2024-25 CGII Research Responds to Global Flux

Essay

2024-25 CGII Research Responds to Global Flux

Pratt Gingko from between marble shapes
T

he Center for Global Inquiry and Innovation closes out the 2024-2025 academic year during what can only be described as a season of consequence and challenge. In the most important ways, this grant cycle has been enormously successful.

Numbers tell part of the story. Across all grant types, CGII saw over 100 proposals totaling nearly $1.3 million in asks. We awarded nearly $500,000 to 51 projects involving 68 faculty principal investigators and co-principal investigators, 40 graduate students, and 8 undergraduates, hailing from 7 of 11 schools.

The real story, though, is about far more than numbers. Researchers and learners pursued topics that clearly demonstrate the complexity of a global world in flux, and of the rigor and imagination required to engage it.
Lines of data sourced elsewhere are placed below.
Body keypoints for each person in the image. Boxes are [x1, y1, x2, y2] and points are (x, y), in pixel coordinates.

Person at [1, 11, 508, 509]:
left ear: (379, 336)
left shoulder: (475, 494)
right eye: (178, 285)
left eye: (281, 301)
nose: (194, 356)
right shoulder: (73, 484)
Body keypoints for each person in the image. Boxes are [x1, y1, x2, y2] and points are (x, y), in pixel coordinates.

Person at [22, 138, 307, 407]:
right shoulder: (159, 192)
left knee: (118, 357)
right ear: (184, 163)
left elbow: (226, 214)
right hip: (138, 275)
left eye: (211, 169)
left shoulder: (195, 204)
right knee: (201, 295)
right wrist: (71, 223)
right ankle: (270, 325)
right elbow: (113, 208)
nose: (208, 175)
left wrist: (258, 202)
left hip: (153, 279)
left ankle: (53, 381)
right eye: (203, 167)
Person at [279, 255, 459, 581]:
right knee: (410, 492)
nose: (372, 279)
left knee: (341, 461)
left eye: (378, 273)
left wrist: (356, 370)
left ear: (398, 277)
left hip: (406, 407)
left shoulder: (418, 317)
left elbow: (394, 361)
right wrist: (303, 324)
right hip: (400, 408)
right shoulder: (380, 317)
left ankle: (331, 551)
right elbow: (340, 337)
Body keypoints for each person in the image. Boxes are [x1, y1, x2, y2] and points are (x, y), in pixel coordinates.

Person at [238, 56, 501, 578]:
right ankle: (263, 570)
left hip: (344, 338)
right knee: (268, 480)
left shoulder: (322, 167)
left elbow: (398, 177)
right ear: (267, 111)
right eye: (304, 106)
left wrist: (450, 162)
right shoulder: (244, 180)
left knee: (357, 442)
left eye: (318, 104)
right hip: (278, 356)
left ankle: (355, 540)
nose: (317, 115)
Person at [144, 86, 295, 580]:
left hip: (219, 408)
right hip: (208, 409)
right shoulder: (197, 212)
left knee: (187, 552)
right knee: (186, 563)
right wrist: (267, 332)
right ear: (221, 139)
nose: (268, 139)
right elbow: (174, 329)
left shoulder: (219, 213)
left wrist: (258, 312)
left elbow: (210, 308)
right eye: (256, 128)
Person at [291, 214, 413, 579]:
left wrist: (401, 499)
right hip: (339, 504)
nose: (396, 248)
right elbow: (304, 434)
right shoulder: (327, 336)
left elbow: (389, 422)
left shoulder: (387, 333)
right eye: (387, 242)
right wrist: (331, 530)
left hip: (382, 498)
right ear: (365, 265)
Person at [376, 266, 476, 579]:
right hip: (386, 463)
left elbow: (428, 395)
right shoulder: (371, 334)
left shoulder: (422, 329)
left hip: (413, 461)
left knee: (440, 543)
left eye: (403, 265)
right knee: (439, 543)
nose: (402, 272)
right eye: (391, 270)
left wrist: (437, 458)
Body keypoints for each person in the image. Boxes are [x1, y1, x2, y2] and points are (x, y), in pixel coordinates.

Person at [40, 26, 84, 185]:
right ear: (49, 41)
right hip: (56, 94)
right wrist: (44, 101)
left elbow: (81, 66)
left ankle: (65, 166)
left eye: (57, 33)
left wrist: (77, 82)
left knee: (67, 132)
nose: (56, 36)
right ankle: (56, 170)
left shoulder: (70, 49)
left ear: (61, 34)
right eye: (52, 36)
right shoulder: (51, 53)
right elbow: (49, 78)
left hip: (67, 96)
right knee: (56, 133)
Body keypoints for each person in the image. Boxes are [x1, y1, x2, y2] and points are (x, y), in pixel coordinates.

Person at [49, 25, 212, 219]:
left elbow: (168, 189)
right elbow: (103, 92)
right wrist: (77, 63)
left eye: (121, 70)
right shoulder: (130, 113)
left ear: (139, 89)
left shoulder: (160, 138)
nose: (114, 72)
Projects have involved a wide gamut of concerns, including:

  • Extending palliative care to older Māori adults in New Zealand
  • Studying dust and ice in the cosmos
  • Learning about the intersections of law, race, and rights in the history of the Indian Ocean
  • Understanding the art of resistance among Indigenous people in relation to Cold War nuclear colonialism
  • Creating innovative ways of curating art museums
  • Developing building supplies made of living mycelium and demolition waste
  • Pioneering computer-science education in rural Colombia and southern Virginia
  • Improving surgical data equity in Africa
  • Combining scientific and humanistic research to understand lucid dreaming in Bhutan
  • Charting refugee movements in humanitarian design in Greece
  • Considering China’s role in a newly destabilized world
  • Rethinking the role of Bitcoin in supporting democratic advocacy across the globe

Graduate students from a dozen departments and schools have pursued dissertation and master’s topics across six continents.
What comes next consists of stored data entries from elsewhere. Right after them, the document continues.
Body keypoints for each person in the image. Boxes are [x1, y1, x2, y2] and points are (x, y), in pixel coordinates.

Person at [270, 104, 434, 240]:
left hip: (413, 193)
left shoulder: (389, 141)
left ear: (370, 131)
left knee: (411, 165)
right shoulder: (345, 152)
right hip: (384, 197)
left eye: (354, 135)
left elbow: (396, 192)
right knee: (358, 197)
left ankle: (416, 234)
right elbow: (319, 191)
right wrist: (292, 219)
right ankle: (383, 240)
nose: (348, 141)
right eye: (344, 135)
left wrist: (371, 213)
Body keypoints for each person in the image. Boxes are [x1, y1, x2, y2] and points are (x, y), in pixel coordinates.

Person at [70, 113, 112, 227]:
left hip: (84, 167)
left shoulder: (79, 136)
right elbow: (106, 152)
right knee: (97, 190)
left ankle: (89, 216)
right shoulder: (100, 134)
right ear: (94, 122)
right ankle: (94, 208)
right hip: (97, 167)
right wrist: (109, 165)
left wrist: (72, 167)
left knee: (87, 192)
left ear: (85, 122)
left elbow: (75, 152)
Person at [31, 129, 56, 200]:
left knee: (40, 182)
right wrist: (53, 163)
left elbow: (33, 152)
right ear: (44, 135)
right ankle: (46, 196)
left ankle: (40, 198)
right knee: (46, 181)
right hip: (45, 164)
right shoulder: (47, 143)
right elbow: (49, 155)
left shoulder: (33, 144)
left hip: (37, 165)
Undergraduate students have worked with faculty on climate-change resilience in Hawai’i, the Namibian genocide, the effects of border militarization on migrant health in northern Mexico, and an occultation of Pluto in South Africa.

All this at an especially difficult time, as taken-for-granted sources of federal funds have been lost, upending research agendas. In small ways, CGII has tried to respond to this crisis by helping researchers continue projects interrupted by grant cancellations—offering stopgap/bridge funds for projects on humanitarian crises, migration, refugees, asylum-seekers, and related topics from the Ruth-Young-Forbes Fund for the study of humanitarianism in global context.

In the face of this challenge, the variety and vibrancy of global research projects is a reminder that whatever may be going on across the world, inquiry remains vital to the human project of seeking the truths of living together on this planet.